Just when you thought that employers had thought of everything, now there is a new pre-employment test that identifies individuals whose minds might wander while they are on the job. The test developer, Professor Nilli Lavie, of University College London, said that her psychometric test could help weed out people who could be a risk in jobs such as pilots and bus drivers.
Psychometric testing reveals a lot about character traits among potential employees. As a result, many large companies are especially interested in using these tests before hiring someone.
This particular psychometric test relies on a series of similar letter puzzles that are flashed on a computer screen, measuring the response time for each one. Irrelevant numbers and letters also appeared on the edges of the screen in an attempt to distract the volunteer.
“Distraction at work can have serious implications — it is known to be associated with a higher risk of being involved in various types of accidents,” said Lavie. “There are many areas where productivity critically depends on the ability of staff to stay focused.”

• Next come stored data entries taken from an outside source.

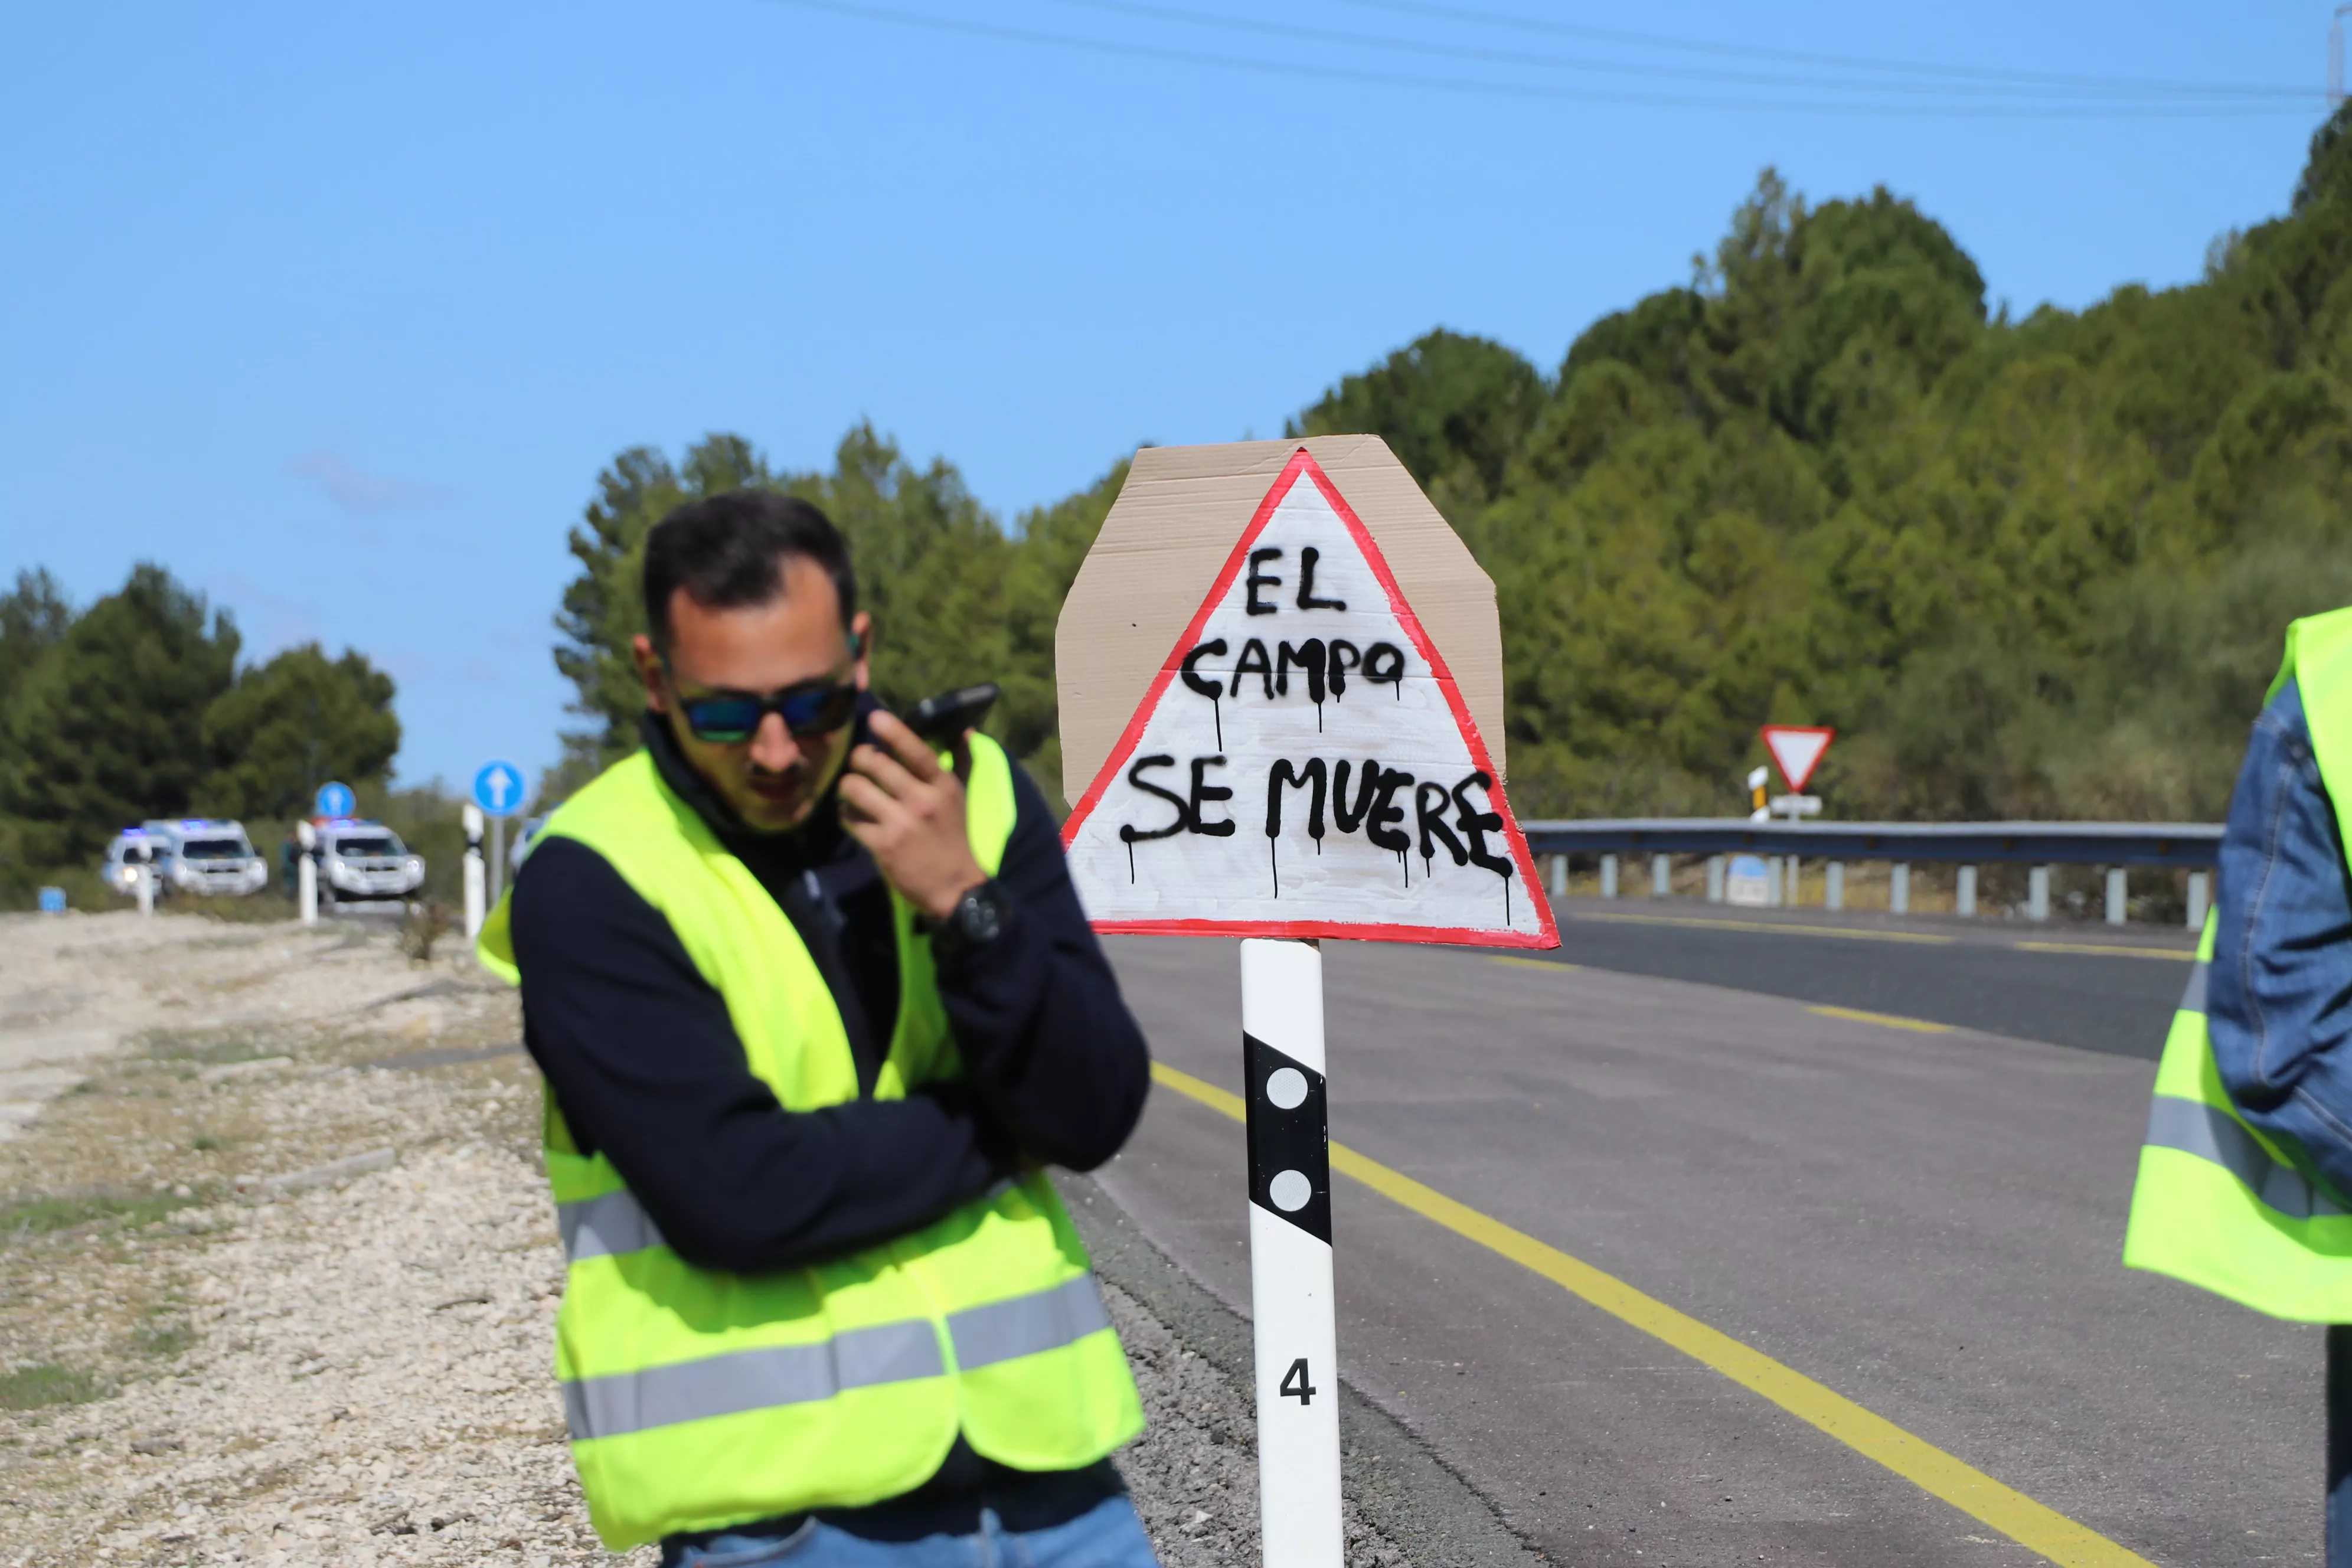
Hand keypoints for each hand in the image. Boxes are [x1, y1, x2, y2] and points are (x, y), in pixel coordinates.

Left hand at [838, 710, 988, 920]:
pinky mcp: (882, 845)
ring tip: (852, 791)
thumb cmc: (955, 837)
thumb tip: (966, 728)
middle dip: (859, 758)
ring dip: (848, 786)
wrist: (954, 887)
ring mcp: (900, 824)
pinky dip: (846, 814)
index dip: (894, 732)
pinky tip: (853, 816)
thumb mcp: (960, 797)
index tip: (875, 719)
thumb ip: (961, 761)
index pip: (917, 751)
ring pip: (856, 788)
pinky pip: (850, 818)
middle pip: (876, 764)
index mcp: (942, 785)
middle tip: (859, 763)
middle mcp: (921, 801)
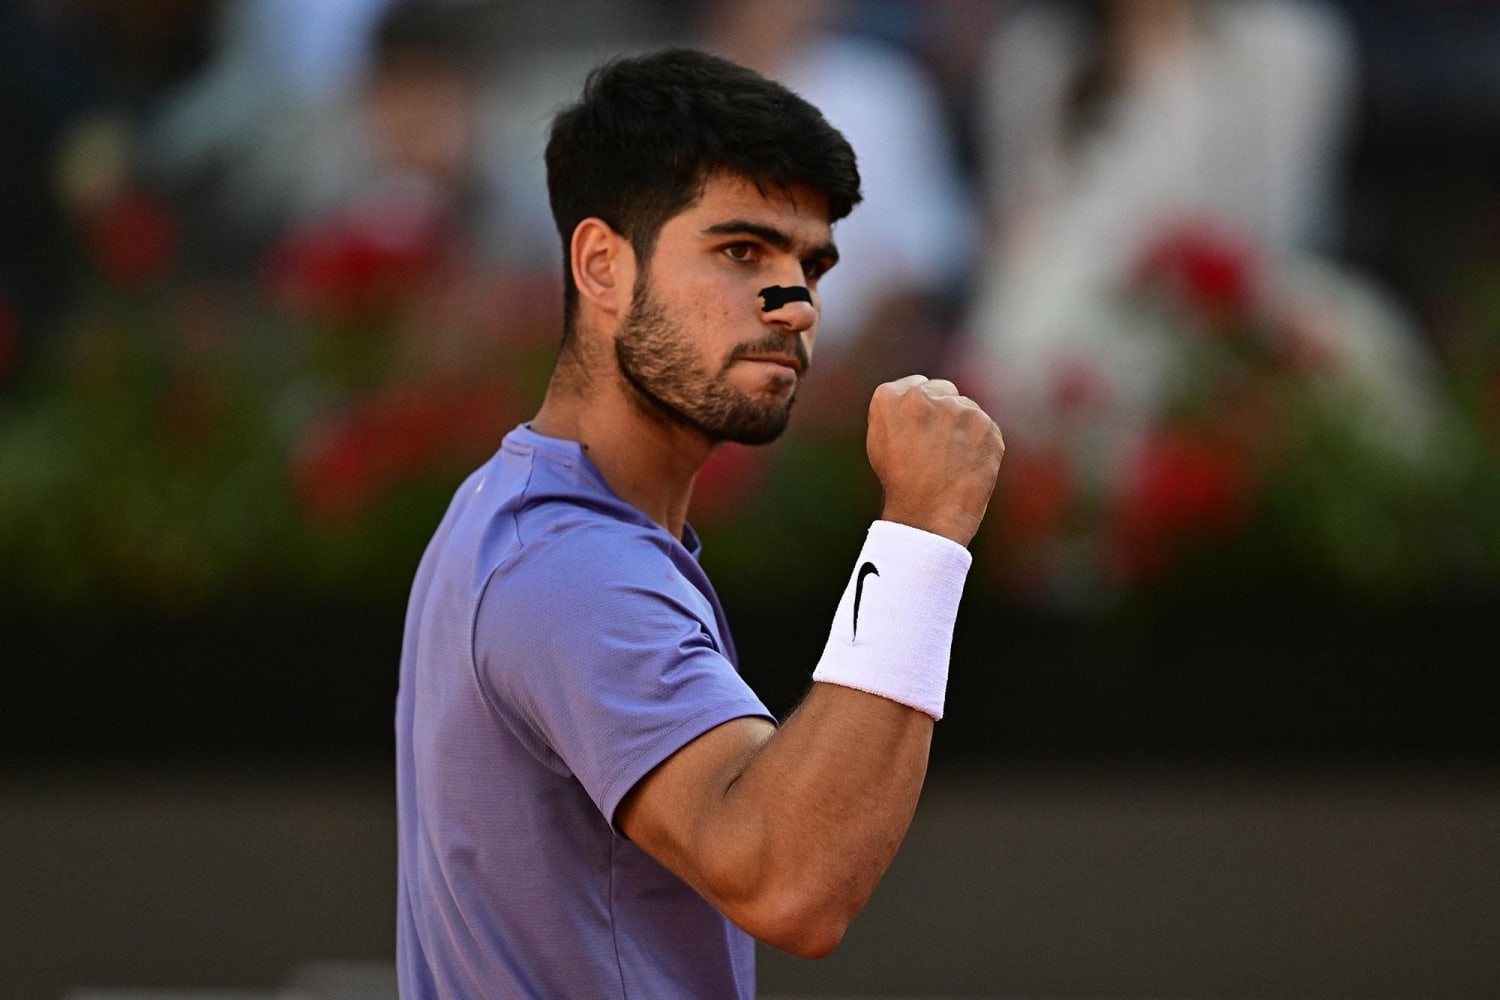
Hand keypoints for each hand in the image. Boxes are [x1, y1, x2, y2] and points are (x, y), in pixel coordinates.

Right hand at [866, 375, 1004, 546]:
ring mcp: (956, 409)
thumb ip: (898, 409)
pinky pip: (986, 428)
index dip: (922, 410)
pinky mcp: (985, 426)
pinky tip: (967, 464)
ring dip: (963, 427)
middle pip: (944, 390)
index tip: (920, 431)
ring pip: (966, 408)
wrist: (926, 516)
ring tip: (950, 461)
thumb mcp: (880, 440)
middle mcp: (922, 396)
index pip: (917, 386)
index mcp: (889, 397)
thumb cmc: (900, 482)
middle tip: (937, 447)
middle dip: (944, 412)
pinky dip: (981, 443)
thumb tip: (923, 393)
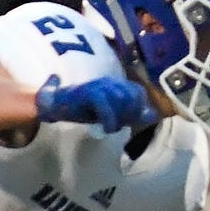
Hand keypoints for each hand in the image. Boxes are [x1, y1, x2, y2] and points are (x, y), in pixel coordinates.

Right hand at [34, 74, 158, 131]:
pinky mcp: (89, 92)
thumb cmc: (82, 109)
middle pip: (132, 97)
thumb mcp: (111, 113)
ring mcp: (99, 85)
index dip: (138, 108)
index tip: (127, 121)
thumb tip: (153, 115)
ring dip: (119, 119)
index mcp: (115, 84)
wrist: (55, 105)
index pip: (138, 92)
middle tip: (117, 125)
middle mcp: (110, 81)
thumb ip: (131, 114)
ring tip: (110, 127)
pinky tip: (105, 129)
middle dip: (129, 115)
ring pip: (122, 101)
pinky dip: (109, 121)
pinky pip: (106, 106)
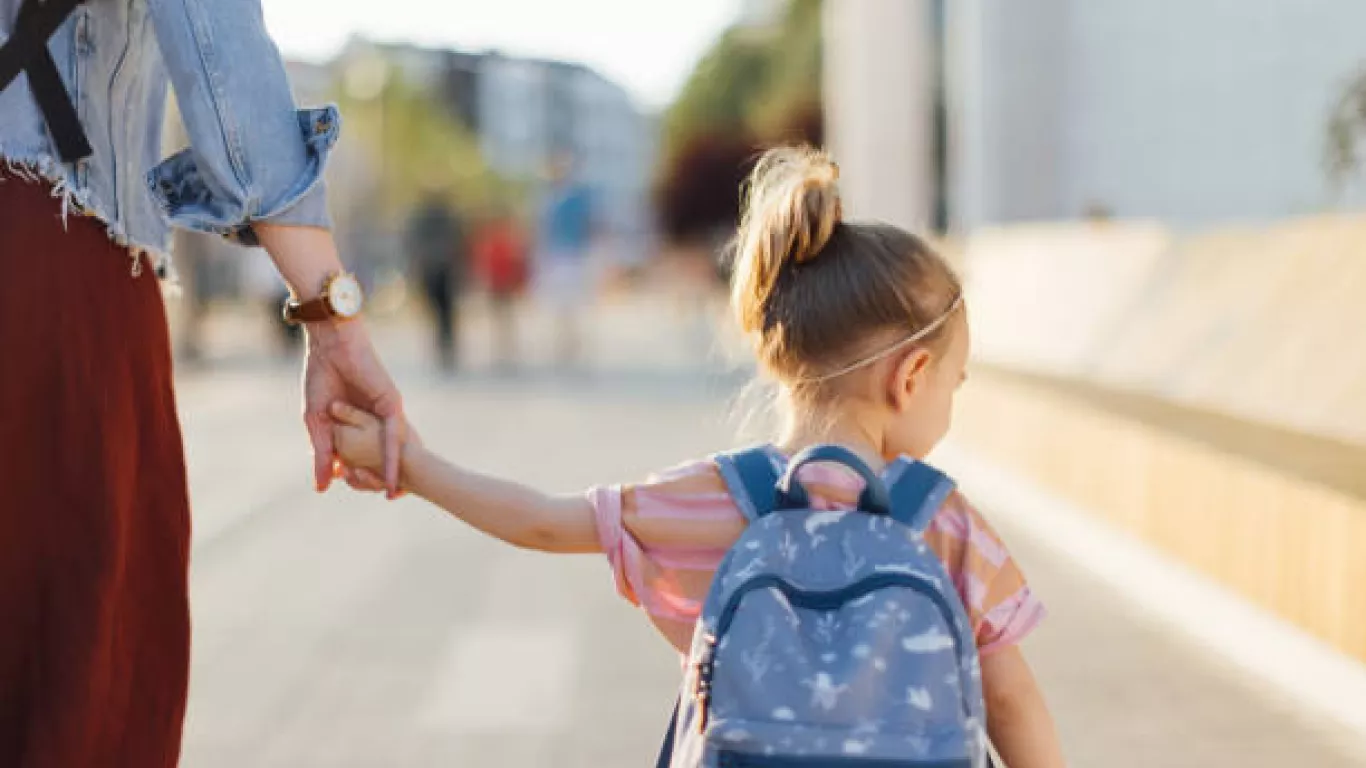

I understand that certain jobs should use such tests, but as a job seeker, I have found that the number of irrelevant and invasive personality tests and checks and whatnot go far beyond mere job safety and performance, having become downright invasive and, in my opinion, vindictive — meant to justify keeping the unemployed trapped in menial, tedious, low-paying jobs or left without any job at all. In my opinion, a potential employer should be required by law to reveal which particular tests they are using, what they are testing for, and they then must be required to destroy all test results upon making a hiring decision, regardless of whether or not they decide to hire the recruit. Something tells me this is not the current practice.